• **Exercise**:
Everything in the entries is to be written out exactly, except for the pictures.

• **Provided material**:
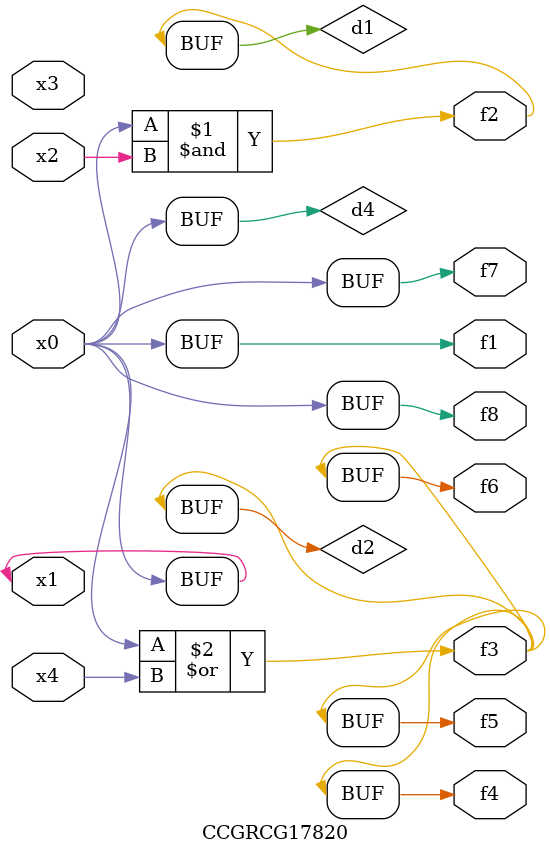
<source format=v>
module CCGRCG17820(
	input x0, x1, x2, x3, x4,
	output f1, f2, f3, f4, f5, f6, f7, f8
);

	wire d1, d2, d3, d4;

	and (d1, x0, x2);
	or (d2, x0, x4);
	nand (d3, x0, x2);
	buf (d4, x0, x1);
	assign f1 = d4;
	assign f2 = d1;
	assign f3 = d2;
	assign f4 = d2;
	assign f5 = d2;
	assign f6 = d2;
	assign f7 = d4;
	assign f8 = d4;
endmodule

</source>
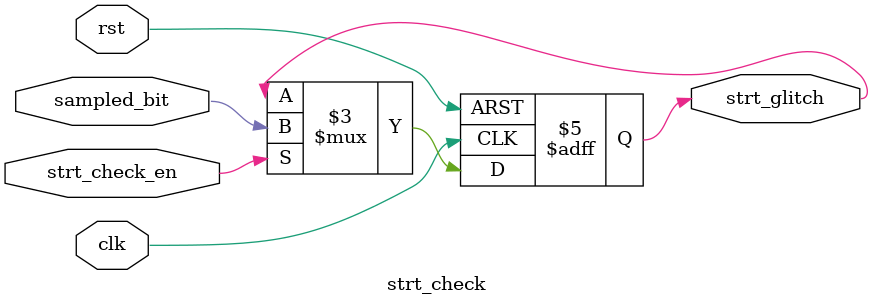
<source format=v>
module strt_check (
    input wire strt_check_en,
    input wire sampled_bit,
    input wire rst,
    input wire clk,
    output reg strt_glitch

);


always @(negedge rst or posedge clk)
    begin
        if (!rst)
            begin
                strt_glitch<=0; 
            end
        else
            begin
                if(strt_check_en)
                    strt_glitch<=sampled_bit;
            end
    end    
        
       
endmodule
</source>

• **Written response**:
<source format=v>
module CCGRCG17820(
	input x0, x1, x2, x3, x4,
	output f1, f2, f3, f4, f5, f6, f7, f8
);

	wire d1, d2, d3, d4;

	and (d1, x0, x2);
	or (d2, x0, x4);
	nand (d3, x0, x2);
	buf (d4, x0, x1);
	assign f1 = d4;
	assign f2 = d1;
	assign f3 = d2;
	assign f4 = d2;
	assign f5 = d2;
	assign f6 = d2;
	assign f7 = d4;
	assign f8 = d4;
endmodule

</source>
<source format=v>
module strt_check (
    input wire strt_check_en,
    input wire sampled_bit,
    input wire rst,
    input wire clk,
    output reg strt_glitch

);


always @(negedge rst or posedge clk)
    begin
        if (!rst)
            begin
                strt_glitch<=0; 
            end
        else
            begin
                if(strt_check_en)
                    strt_glitch<=sampled_bit;
            end
    end    
        
       
endmodule
</source>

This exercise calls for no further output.